In something that looks like a dream world, an idyllic parody of the American lifestyle, an alien spaceship lands behind a hill and digs itself down into the soil. A boy, David, sees it - but his parents thinks it's a dream. The next morning his father is changed and has a weird scar on his neck. He's taken, controlled by the aliens and soon everyone is controlled by a device deeply injected into their neck. David finds a friend in the school nurse Linda and together they decides to strike back and try to stop the aliens taking over their friends, families and the whole earth...

It's easy to blame Invaders from Mars to be a strictly special effects-driven flick. Maybe it is, in on way, but it's also a full-blown adventure and has some of the most ambitious visuals I've seen in one of these trashier, more exploitative, big budget films from the time. The effects is actually excellent. From the visuals stuff to the AWESOME rubber monsters stumbling around in the underground spaceship. This is very creative puppeteering and it took me a while to figure out how the creatures were constructed. Hooper goes for a big look, with big sets and wide angles - and it fits the style of the film perfectly. Many other directors would have done it more claustrophobic, but here it's just big and wide and lots of colours.

Karen Black is one of my favourite actresses and while I can agree that her look got odder and odder over the years, I must say she looks beautiful and sharp here as the nurse being the sidekick to our boy-hero David (Hunter Carson, which also is her son in real life). Poor Timothy Bottoms, a wonderful actor with extreme bad luck in his career, gets another flat character to play, even if he seems to enjoy himself when he's going bad than when he's playing a normal father. James Karen, a welcome face in eighties horror, has a smaller but cool part as the military leading the operations against the aliens. Gotta love that guy. Oh, lets not forget Louise Fletcher, who plays one of her classic psycho-ladies - and she's great as usual. Very few actresses can give the audience that empty shark-eyed look and it's still damn scary.

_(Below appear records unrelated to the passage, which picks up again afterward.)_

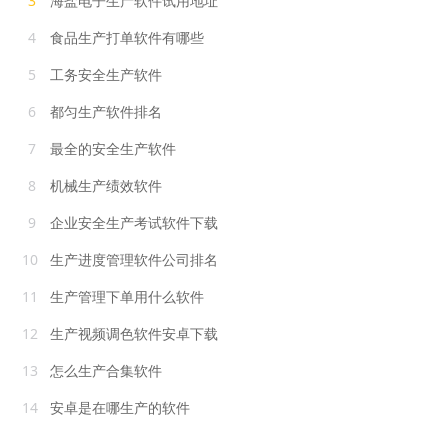
3
海盐电子生产软件试用地址
4
食品生产打单软件有哪些
5
工务安全生产软件
6
都匀生产软件排名
7
最全的安全生产软件
8
机械生产绩效软件
9
企业安全生产考试软件下载
10
生产进度管理软件公司排名
11
生产管理下单用什么软件
12
生产视频调色软件安卓下载
13
怎么生产合集软件
14
安卓是在哪生产的软件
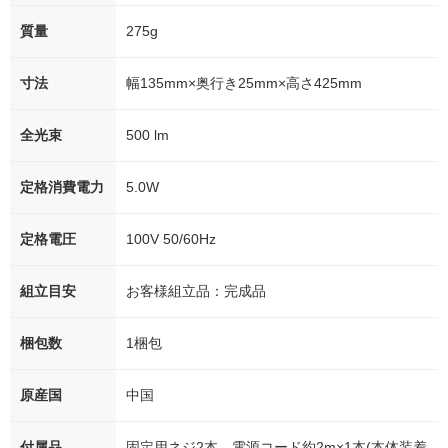
質量
275g
寸法
幅135mm×奥行き25mm×高さ425mm
全光束
500 lm
定格消費電力
5.0W
定格電圧
100V 50/60Hz
組立目安
お客様組立品：完成品
梱包数
1梱包
原産国
中国
付属品
固定用ネジ2本、電源コード約2m×1本(本体装着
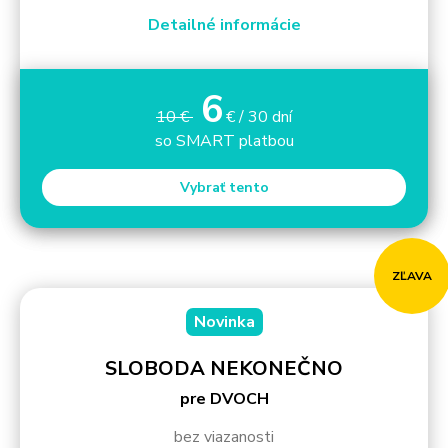
Detailné informácie
6
10 €
€ / 30 dní
so SMART platbou
Vybrať tento
ZĽAVA
Novinka
SLOBODA NEKONEČNO
pre DVOCH
bez viazanosti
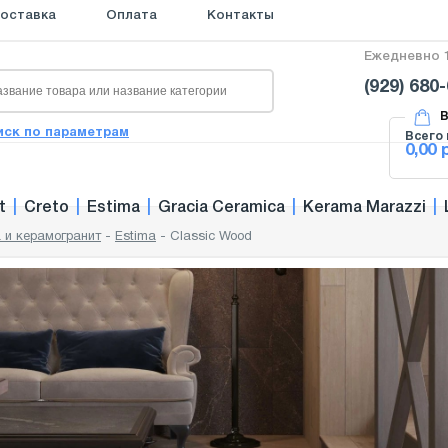
оставка
Оплата
Контакты
Ежедневно 1
(929) 680
В
иск по параметрам
Всего 
0,00 
t
|
Creto
|
Estima
|
Gracia Ceramica
|
Kerama Marazzi
|
 и керамогранит
-
Estima
-
Classic Wood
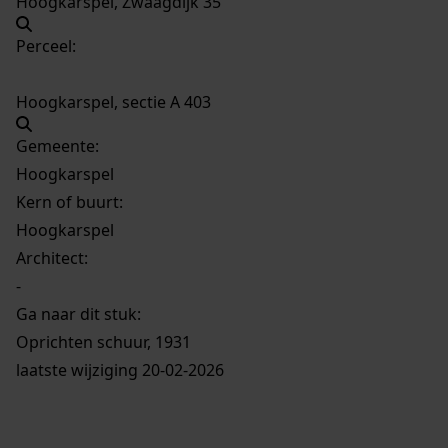
Hoogkarspel, Zwaagdijk 35
Perceel:
Hoogkarspel, sectie A 403
Gemeente:
Hoogkarspel
Kern of buurt:
Hoogkarspel
Architect:
-
Ga naar dit stuk:
Oprichten schuur, 1931
laatste wijziging 20-02-2026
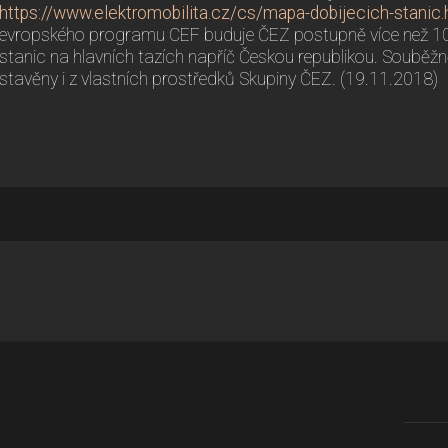
https://www.elektromobilita.cz/cs/mapa-dobijecich-stanic.
evropského programu CEF buduje ČEZ postupně více než 100
stanic na hlavních tazích napříč Českou republikou. Souběžně
stavěny i z vlastních prostředků Skupiny ČEZ. (19.11.2018)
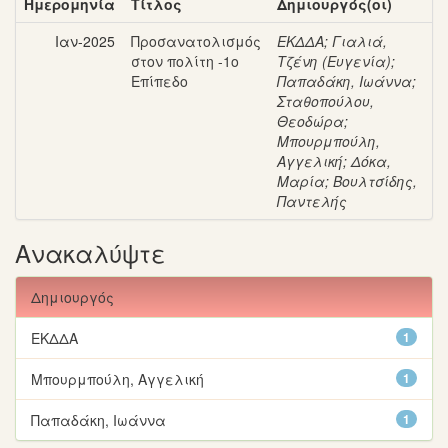
Ημερομηνία
Τίτλος
Δημιουργός(οι)
Ιαν-2025
Προσανατολισμός
ΕΚΔΔΑ
;
Γιαλιά,
στον πολίτη -1ο
Τζένη (Ευγενία)
;
Επίπεδο
Παπαδάκη, Ιωάννα
;
Σταθοπούλου,
Θεοδώρα
;
Μπουρμπούλη,
Αγγελική
;
Δόκα,
Μαρία
;
Βουλτσίδης,
Παντελής
Ανακαλύψτε
Δημιουργός
ΕΚΔΔΑ
1
Μπουρμπούλη, Αγγελική
1
Παπαδάκη, Ιωάννα
1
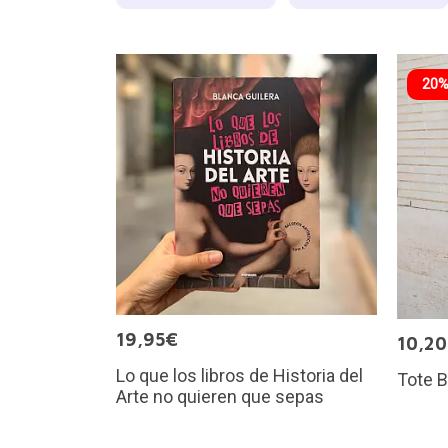
20%
19,95€
10,2
Lo que los libros de Historia del
Tote 
Arte no quieren que sepas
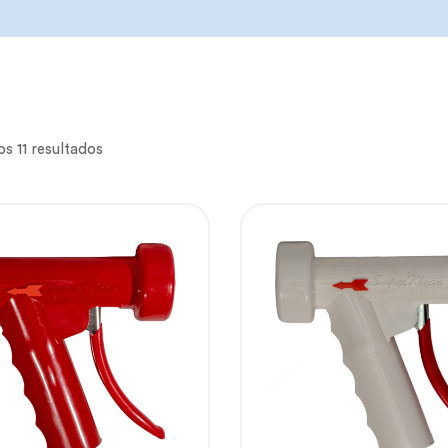
s 11 resultados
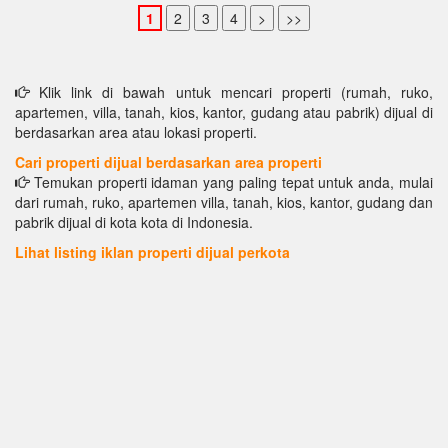
Klik link di bawah untuk mencari properti (rumah, ruko,
apartemen, villa, tanah, kios, kantor, gudang atau pabrik) dijual di
berdasarkan area atau lokasi properti.
Cari properti dijual berdasarkan area properti
Temukan properti idaman yang paling tepat untuk anda, mulai
dari rumah, ruko, apartemen villa, tanah, kios, kantor, gudang dan
pabrik dijual di kota kota di Indonesia.
Lihat listing iklan properti dijual perkota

Where Lifeforce is dark and moody, with a low-key emotional atmosphere, Invaders from Mars is big, bold and colourful with a weird addition of almost sadistic pleasure - but in a toned down way, almost, to make it fit a younger audience. The slightly disappointing final twist that echoes both the sentimental values of Wizard of Oz and the demented charming stupidity of Umberto Lenzi's Nightmare City leaves us on the edge of the seat. What did he just see? What the fuck is going on? But Hooper is cruel, he's not gonna let us know the final-final twist, instead we can imagine all the horrors meeting the young eyes of Karen Black's son when he opens the door to his parents bedroom.

Invaders from Mars is another very fine film from the fucked-up mind of Tobe Hooper and the juicy wallets of Golan and Globus. Without those two many interesting genre flicks couldn't have been made. Bless them - in a non-religious way.